A Carteira de Trabalho neoescravagista de Bolsonaro

Algumas coisas valem mais pelo simbolismo que representam do que por qualquer outra coisa. É o caso da proposta do plano de governo do candidato presidencial Jair Bolsonaro de criação de um novo tipo de Carteira de Trabalho, dita verde e amarela, que seria voluntária, para novos trabalhadores. Quem ingressar no mercado de trabalho, de acordo com a proposta, poderá escolher entre um vínculo empregatício baseado na carteira tradicional (azul) – mantendo o ordenamento jurídico atual –, ou a verde e amarela, com contrato individual sem as garantias da Consolidação das Leis do Trabalho (CLT).

A proposta bolsonarista vai além da “reforma” trabalhista, sancionada pelo presidente usurpador Michel Temer, eliminando, na prática, todos os vestígios da legislação celetista. Seria o retorno às relações de trabalho que precederam o salto da Revolução de 1930, restituindo a lógica de que ao trabalhador só cabe cumprir as metas e as ordens patronais. Não há a menor margem para prevalecer o vínculo tradicional com essa possibilidade à disposição do capital que, como se sabe, exerce um poder despótico sobre o trabalho. Essa regulação impõe a dedução de que a escolha entre um ou outro vínculo empregatício é mera fantasia, um engodo explícito.

O simbolismo que essa proposta encerra é o de que o programa de governo ultraliberal e neocolonial de Bolsonaro representa a destruição de toda a arquitetura social do pós-Revolução de 1930. Além do arcabouço jurídico celetista, o programa de governo da extrema-direita promete avançar sobre o Estado e promover um verdadeiro desmonte do setor público a fim de favorecer os interesses privados. Faz parte dos alvos desse anunciado vendaval neoliberal, também, a estrutura sindical. Com isso, um governo bolsonarista teria menos resistência organizada dos trabalhadores.

Seria a destruição de barreiras erguidas, com duras lutas, contra a truculência e a exploração patronal. Nesse processo, um novo papel foi conferido ao Estado, concebido como agente principal da construção econômica, indutor do desenvolvimento e figura central para uma política de distribuição de renda. Com isso, a intervenção estatal direta e indireta foi legitimada e os valores igualitários, tais como justiça social e solidariedade, passaram a compor a agenda pública. O programa de governo de Bolsonaro é a negação dessa trajetória, a radicalização da antítese à Revolução de 1930 que paira sobre o Brasil desde o início da década de 1990.

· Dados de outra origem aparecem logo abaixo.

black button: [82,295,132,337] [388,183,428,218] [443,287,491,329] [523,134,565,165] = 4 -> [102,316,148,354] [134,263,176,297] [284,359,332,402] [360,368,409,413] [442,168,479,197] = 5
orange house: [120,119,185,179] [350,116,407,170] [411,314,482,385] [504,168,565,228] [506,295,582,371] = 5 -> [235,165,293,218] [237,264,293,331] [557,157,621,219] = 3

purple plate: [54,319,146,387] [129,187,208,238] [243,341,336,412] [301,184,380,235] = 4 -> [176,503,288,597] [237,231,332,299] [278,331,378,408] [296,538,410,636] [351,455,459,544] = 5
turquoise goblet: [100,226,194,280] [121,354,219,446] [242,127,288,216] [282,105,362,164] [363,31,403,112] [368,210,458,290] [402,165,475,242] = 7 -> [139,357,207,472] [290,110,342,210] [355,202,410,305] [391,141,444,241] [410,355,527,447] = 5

As leis trabalhistas são a síntese do embate entre capital e trabalho que atravessou todo o século 20. Até os anos 1940, os trabalhadores empregaram lutas heroicas e, aos trancos e barrancos, foram arrancando conquistas aqui e ali. Pode-se afirmar que as refregas das três primeiras décadas daquele século representaram verdadeiras aulas de organização em sindicatos e federações, e inculcaram a primeira noção de força nos trabalhadores brasileiros. Quando o governo do presidente Getúlio Vargas instituiu a CLT, no dia 1º de maio de 1943, ele reuniu em um sistema único todas as leis trabalhistas aprovadas anteriormente.

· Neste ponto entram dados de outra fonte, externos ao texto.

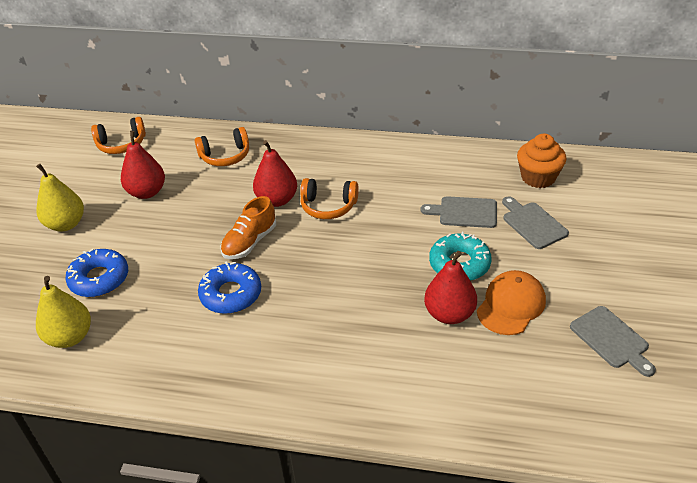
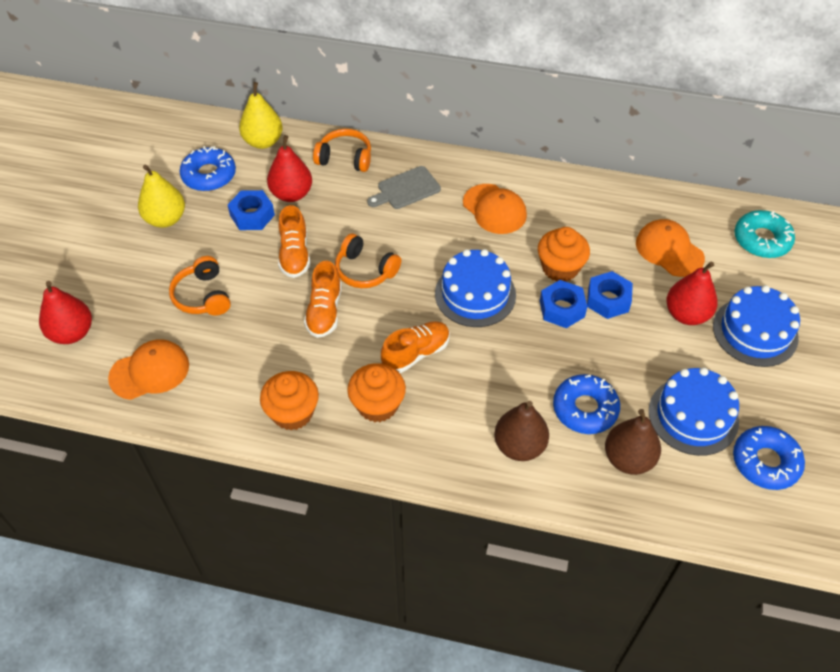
blue cake: none = 0 -> [435,249,516,327] [649,367,739,456] [713,285,800,367] = 3
blue donut: [65,249,128,297] [198,261,261,314] = 2 -> [180,146,236,191] [553,374,620,434] [733,426,805,490] = 3
blue nut: none = 0 -> [228,190,275,230] [540,280,587,328] [587,271,633,319] = 3
brown pear: none = 0 -> [494,401,549,461] [605,409,661,475] = 2
grey cutting board: [421,196,497,228] [502,197,569,249] [570,306,656,377] = 3 -> [367,166,441,209] = 1
orange cap: [477,270,546,335] = 1 -> [108,339,189,400] [463,184,527,234] [636,219,705,277] = 3
orange cupcake: [517,134,566,188] = 1 -> [260,371,319,430] [347,363,406,422] [538,227,590,282] = 3
orange shoe: [221,196,276,259] = 1 -> [278,205,310,278] [304,261,342,338] [381,321,450,373] = 3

Bolsonaro, como deputado federal, sempre apunhalou a classe trabalhadora: votou a favor da chamada reforma trabalhista e da terceirização que cortou históricos direitos trabalhistas e votou contra a PEC que estabeleceu direitos às empregadas domésticas.

Agora, como candidato dos banqueiros, de grandes grupos econômicos e de um sistema de velhos e novos políticos inimigos do povo, descaradamente, propõe acabar com a verdadeira Carteira de Trabalho, a azul, a que garante os direitos, por uma fajuta, dita verde amarela, pela qual os(as) trabalhadores(as) do Século 21 retrocedem, em termos de direitos trabalhistas, ao período da República Velha.

Em contraposição, o candidato Fernando Haddad faz sua campanha tendo como símbolo de seus compromissos a imagem de que o povo trabalhador deve ter em uma das mãos uma carteira de trabalho, obviamente, a azul, e na outra um livro. Empregos, salários dignos, direitos; e Educação, da pré-escola à universidade. São dois direitos constitucionais, sagrados do povo, que Haddad, uma vez eleito presidente, se compromete em garantir.